WARSAW: Dutch cyclist Fabio Jakobsen is in a serious but stable condition, doctors said on Thursday, a day after a horrifying crash in the opening stage of the Tour of Poland.
Jakobsen, of the Deceuninck-Quick Step team, underwent a five-hour operation to the head during the night and is still in a medically induced coma in intensive care.
“Today we will try and wake him from the coma,” Pawel Gruenpeter, deputy head of the Sosnowiec hospital where Jakobsen is being treated, told Polish media.
“A scan has been carried out and the brain does not appear to have been affected ... The main injuries are to the face. Fortunately the eyes have not been affected. The condition is serious but stable,” Gruenpeter said.
Jakobsen, 23, was thrown into and over a barrier at 80 kilometers (50 miles) an hour as he raced elbow-to-elbow with fellow Dutchman Dylan Groenewegen of Jumbo-Visma in a tight sprint to the line in Katowice in southern Poland.
Groenewegen veered suddenly to the right, squeezing his rival into the security wall. Jakobsen somersaulted over the barriers before colliding with a race official.
No spectators were present as the race is being held with coronavirus pandemic precautions in place.
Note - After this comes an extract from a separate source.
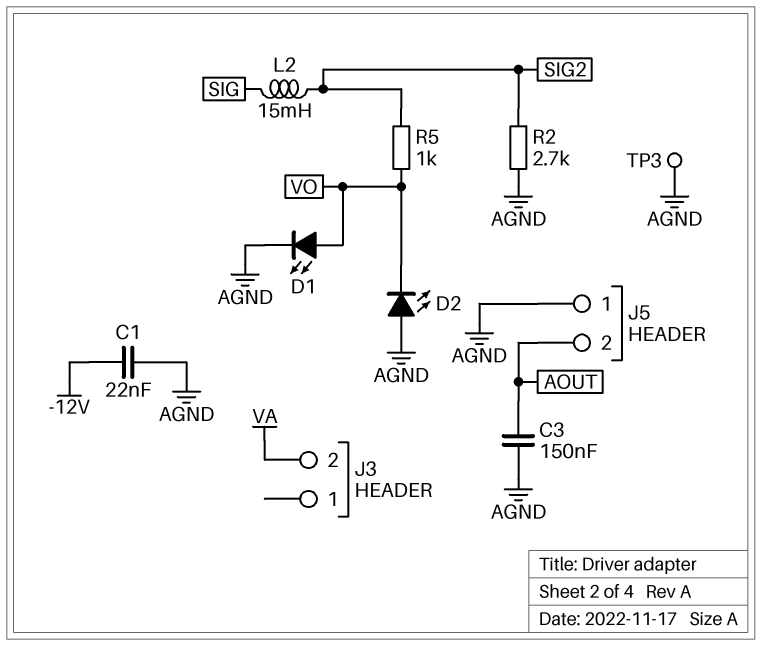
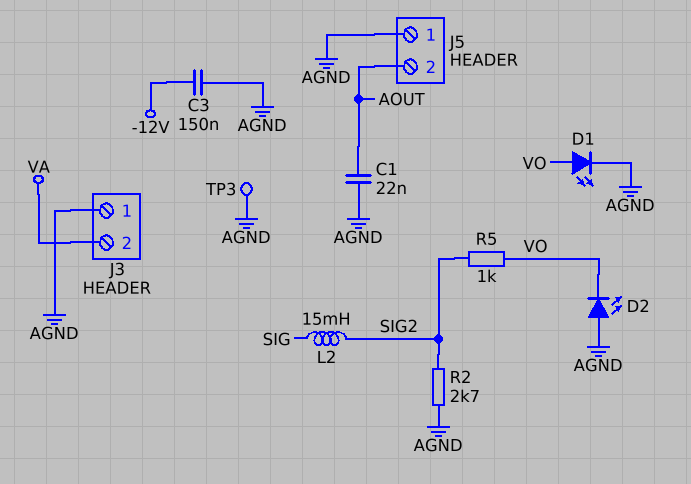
C1: 22nF (-12V, AGND) -> 22nF (AGND, AOUT)
C3: 150nF (AGND, AOUT) -> 150nF (-12V, AGND)
J3 pin 1: none -> AGND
Groenewegen went on to win the stage but was later disqualified with Jakobsen declared the winner.
Organizer Czeslaw Lang said in a statement that he was “somewhat relieved” after speaking to doctors.
“After seeing the crash, we feared the worst, but now we know that the situation is serious but stabilised,” Lang said.
Lang said that the race official also injured in the accident had “regained consciousness and is now in a stable condition.”
The incident came a year to the day after the death of 22-year-old Belgian sprinter Bjorg Lambrecht, who died after falling and hitting a concrete structure on the 2019 Tour of Poland.
Governing body UCI earlier said it “strongly condemns the dangerous behaviour of Dylan Groenewegen” and has referred the incident to a disciplinary panel.
Patrick Lefevere, general manager of the Deceuninck-Quick Step team, tweeted: “I am going to court. These kinds of actions must be outside cycling. It is a criminal act, sir.”
The drama came at the end of the first stage, raced over 198km from Chorzow to Katowice in southern Poland.
Jakobsen is considered a rising star of the sprint in the peloton who made his name in 2019 with two stage wins on the Vuelta a Espana, one of the sport’s three Grand Tours.
Having turned professional in 2018 with Patrick Lefevere’s Quick-Step team, Jakobsen donned the Dutch champion’s jersey in June last year.
In last year’s Tour of Poland he was third on the opening stage.